After six years of work, the Carbon Capture Coalition achieved its top federal legislative priority with passage of landmark legislation in Congress this year to extend, reform and expand the U.S. federal Section 45Q tax credit for CO2 storage.


This legislation, known as the FUTURE Act, was introduced in 2017 by Senators Heidi Heitkamp (D-ND), Shelley Moore Capito (R-WV), Sheldon Whitehouse (D-RI) and John Barrasso (R-WY). It was cosponsored by one-fourth of the U.S. Senate, including 18 Democrats, six Republicans and one Independent. A companion bill, the Carbon Capture Act, was introduced in the House by Congressman Mike Conaway (R-TX) and cosponsored by 50 members, including 35 Republicans and 15 Democrats.

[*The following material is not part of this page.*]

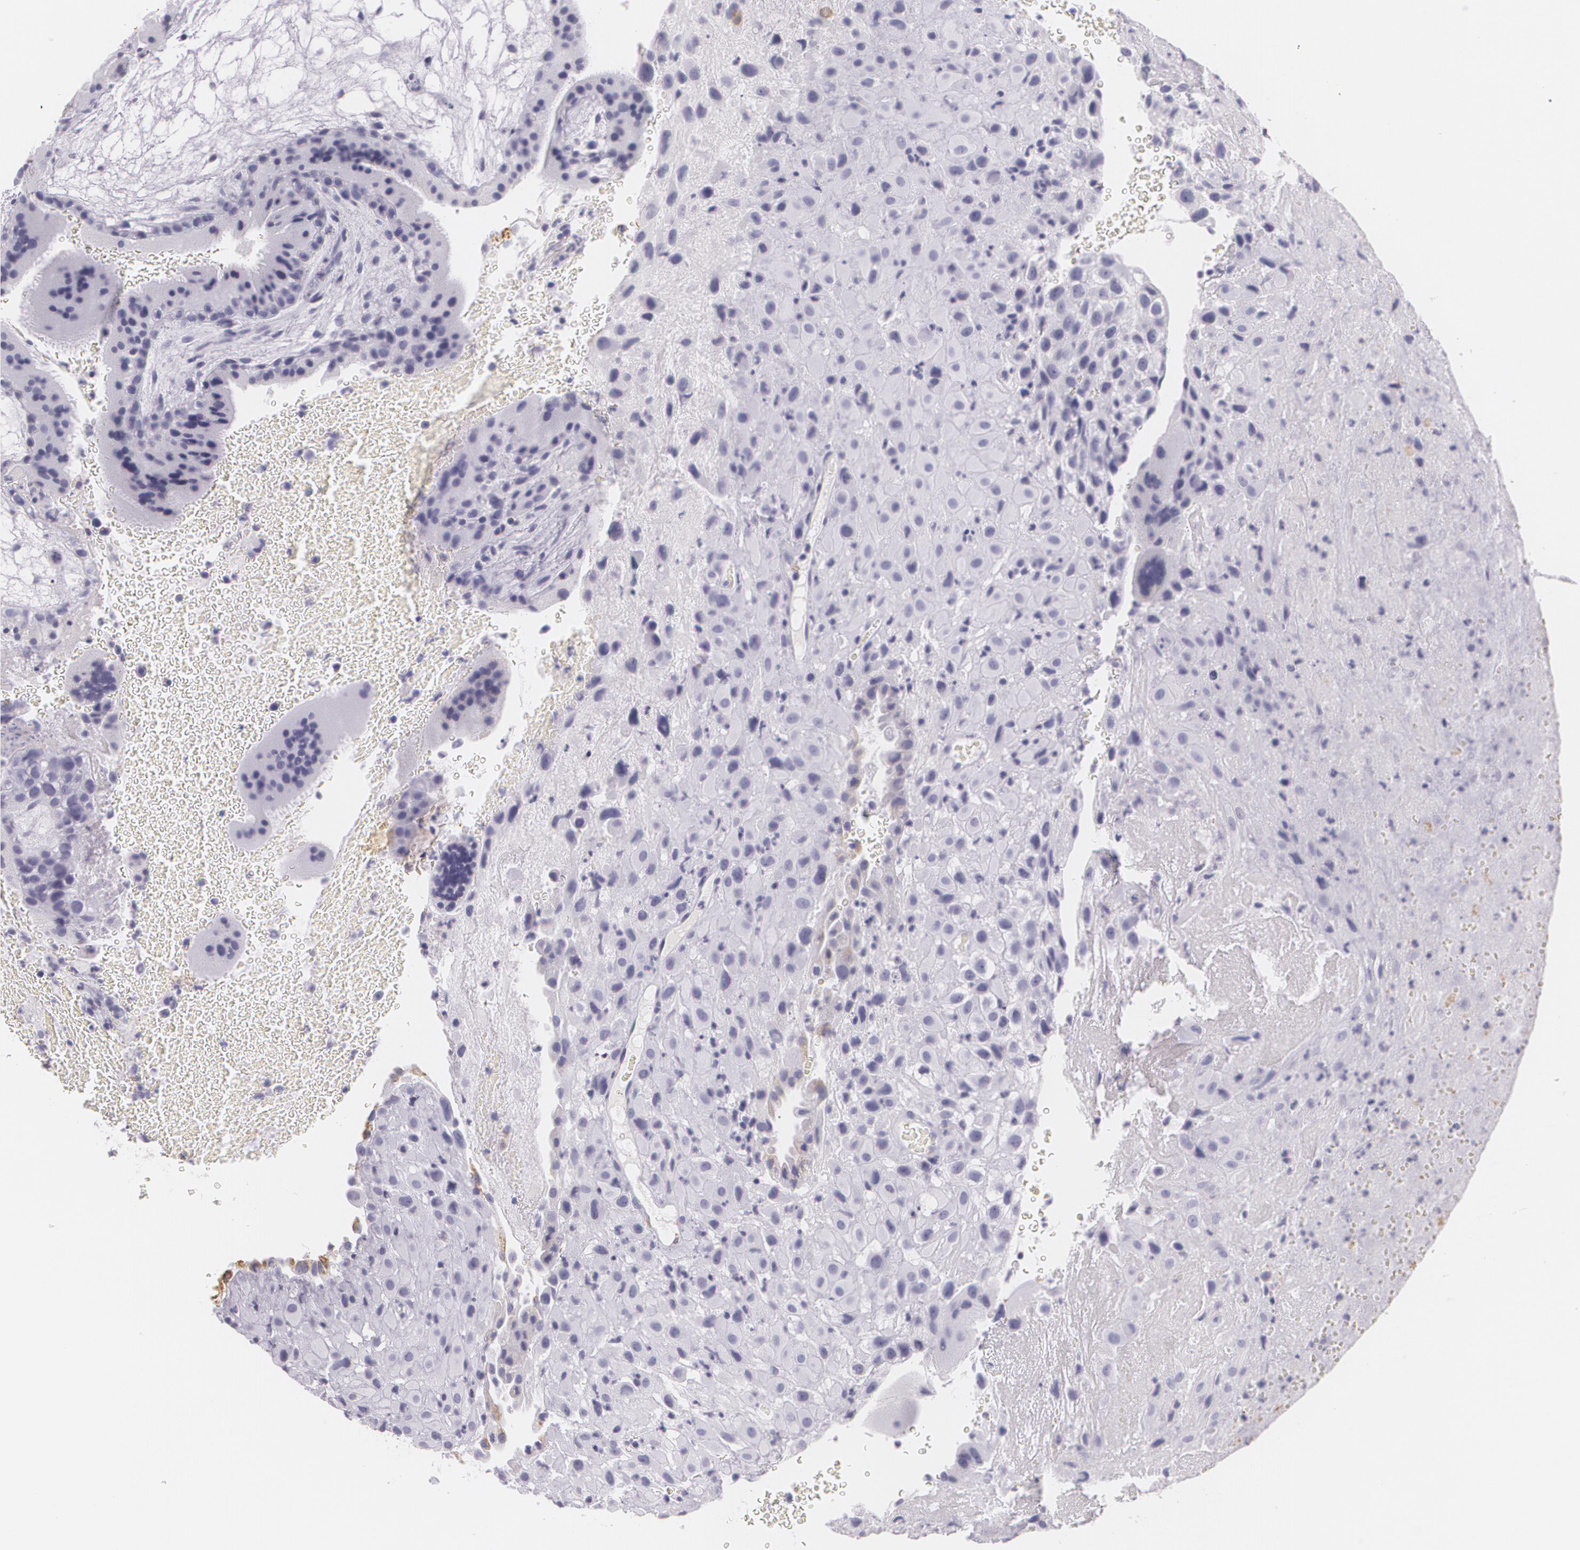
{"staining": {"intensity": "negative", "quantity": "none", "location": "none"}, "tissue": "placenta", "cell_type": "Decidual cells", "image_type": "normal", "snomed": [{"axis": "morphology", "description": "Normal tissue, NOS"}, {"axis": "topography", "description": "Placenta"}], "caption": "High magnification brightfield microscopy of normal placenta stained with DAB (3,3'-diaminobenzidine) (brown) and counterstained with hematoxylin (blue): decidual cells show no significant expression.", "gene": "DLG4", "patient": {"sex": "female", "age": 19}}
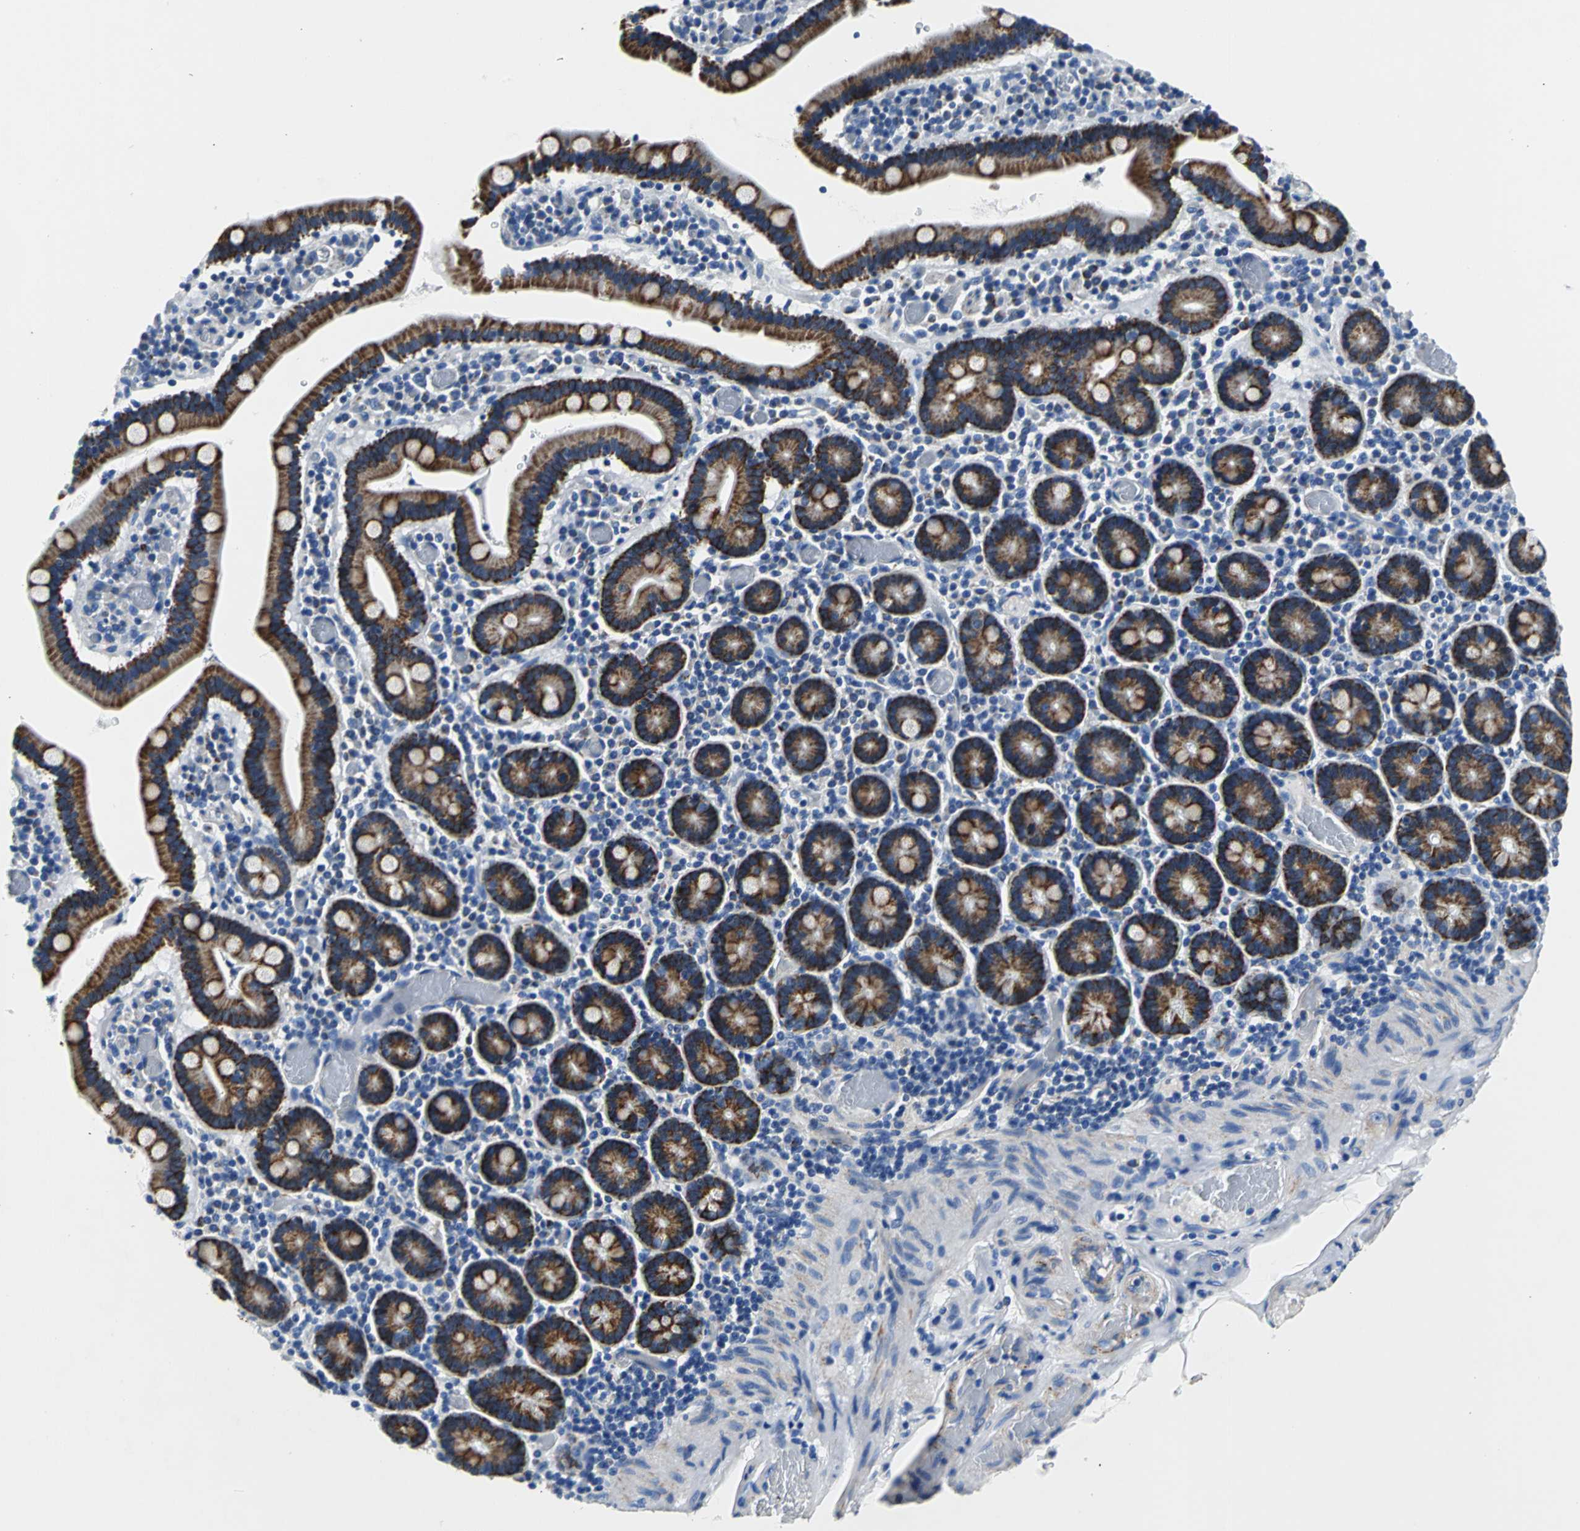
{"staining": {"intensity": "strong", "quantity": ">75%", "location": "cytoplasmic/membranous"}, "tissue": "duodenum", "cell_type": "Glandular cells", "image_type": "normal", "snomed": [{"axis": "morphology", "description": "Normal tissue, NOS"}, {"axis": "topography", "description": "Duodenum"}], "caption": "A micrograph of human duodenum stained for a protein exhibits strong cytoplasmic/membranous brown staining in glandular cells.", "gene": "IFI6", "patient": {"sex": "female", "age": 53}}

The bipartisan support for both bills was unprecedented for legislation of its kind, spanning the political spectrum from all regions of the country and underscoring the breadth of support for carbon capture.


Key 45Q reform elements enacted:
  • Increase financial certainty for investors in carbon capture projects by eliminating the existing cap on credits (current credit was about to run out).
  • Increase the credit value to help close the cost gap and make deployment of carbon capture projects feasible in the marketplace.
  • Expand participation to additional industry sectors by making smaller industrial facilities eligible to claim the credit.
  • Enhance flexibility in utilization of the tax credit to allow for multiple business models, including  tax-exempt electric cooperatives, municipal utilities and many other project developers.

Key Provisions of Congressional Legislation Passed to Extend and Reform the Federal 45Q Tax Credit

The Bipartisan Budget Act of 2018 included in its entirety the FUTURE Act introduced in the U.S. Senate in 2017 to extend and reform the 45Q tax credit. Key provisions include:

  • Increases the credit value incrementally over ten years from $10 to $35 per metric ton of CO2 stored geologically through enhanced oil recovery and from $20 to $50 per ton for saline and other forms of geologic storage.
  • Provides $35 per ton for CO2 captured and put to beneficial uses beyond EOR that reduce lifecycle emissions.
  • Authorizes the program for carbon capture projects that commence construction within 7 years from enactment, and projects meeting that timeframe can claim the credit for 12 years after being placed in service.
  • Reduces the minimum eligibility threshold for qualified facilities from 500,000 metric tons of CO2 captured annually to 100,000 tons for industrial facilities and 25,000 tons for CO2 captured and put to beneficial uses other than EOR. Retains the 500,000-ton eligibility threshold for electric generating units.
  • Awards the credit to the owner of the carbon capture equipment and allows transfer of the credit to other entities responsible for managing the CO2 to provide greater flexibility for companies with different business models to utilize the tax credit effectively, including cooperatives and municipal utilities.
  • Allows projects that involve carbon monoxide capture and direct air capture to qualify for the credit as well.

Federal Policies to Complement 45Q: The USE IT Act, Tax-Exempt Private Activity Bonds and Master Limited Partnerships

While recent congressional extension and reform of the 45Q tax credit provides the most important federal incentive for encouraging private investment in carbon capture deployment, additional federal incentives would complement 45Q and enable more capture projects to become commercially feasible, thus accelerating deployment across multiple industries.

Building on reform of 45Q, the USEIT Act (S. 2602) was introduced in the Senate with bipartisan support in March and passed the Environment and Public Works Committee unanimously in May. The USE IT Act will foster continued development and deployment of carbon capture by authorizing the EPA Administrator to coordinate with the Secretary of Energy on furthering research, development and demonstration of carbon utilization and direct air capture technologies. The bill would also support collaboration between federal, state and non-governmental interests to facilitate planning and deployment of pipelines to transport CO2 for ultimate storage or beneficial use. Click here to read the Coalition one-pager on the USEIT Act.

The Carbon Capture Coalition also supports federal legislation to make carbon capture projects eligible for tax-exempt private activity bonds (PABs) and master limited partnerships (MLPs).

PABs would allow developers of carbon capture projects access to tax-exempt debt to help finance their projects, thus lowering their capital costs. The Carbon Capture Improvement Act of 2017 makes carbon capture projects eligible for PABs and has been introduced in the U.S. Senate by Senators Rob Portman (R-OH) and Michael Bennet (D-CO) in the U.S. House by Congressmen Carlos Curbelo (R-FL) and Marc Veasey (D-TX).

The MLP structure combines the tax benefits of a partnership with a corporation’s ability to raise capital in public markets. Thus, allowing carbon capture projects to be MLPs would reduce the cost of equity and provide access to capital on more favorable terms. The MLP Parity Act of 2017 would provide this eligibility and has been introduced in the U.S. Senate by Senators Chris Coons (D-DE) and Jerry Moran (R-KS) and by Congressmen Ted Poe (R-TX) and Mike Thompson (D-CA).